The abortion fight in Texas is a perfect example of how a filibuster should work if the legislative system will allow them.
It should allow an individual member bothered that particularly egregious piece of legislation is being rushed through the legislature to take extraordinary measures to delay the vote while bringing attention to the issue. It should not be a de facto veto for the party which lost the last election.
This is exactly what state Senator Wendy Davis (D) did with her 13 hour filibuster. She endured significantly personal discomfort to prevent the bill from being rushed through in the final hours of the special session and brought wider national attention to the bill. What was once a relatively obscure bill became national headlines. People have been given a chance to lobby their members.
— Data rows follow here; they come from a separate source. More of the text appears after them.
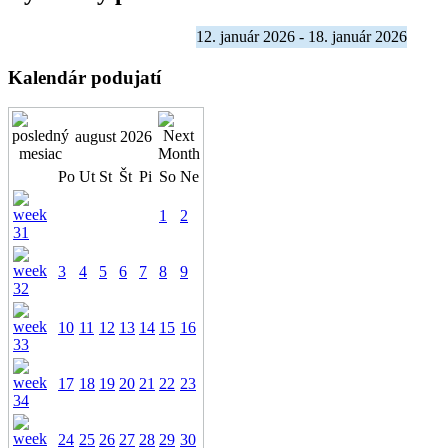
12. január 2026 - 18. január 2026
Kalendár podujatí
august 2026
Po
Ut
St
Št
Pi
So
Ne
1
2
3
4
5
6
7
8
9
10
11
12
13
14
15
16
17
18
19
20
21
22
23
24
25
26
27
28
29
30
Ultimately, a legislative minority shouldn’t be able to subvert the will of a determined majority. Governor Rick Perry (R) called another special session to take up the abortion restriction bill. While the Democrats might be able to delay the votes again its is unlikely they will stop the bill in this new session. Even if Democrats did, Perry could always call yet another special session. The Republicans really want to pass this bill and since they have the majority it is very likely they eventually will.
On the other hand, how the “filibuster” now works in the United States Senate is an absurd perversion of the entire idea of democracy. It has simply become a totally unjustifiable and highly destructive veto for the minority over everything that happens in the Senate, which has no place in a functioning democracy.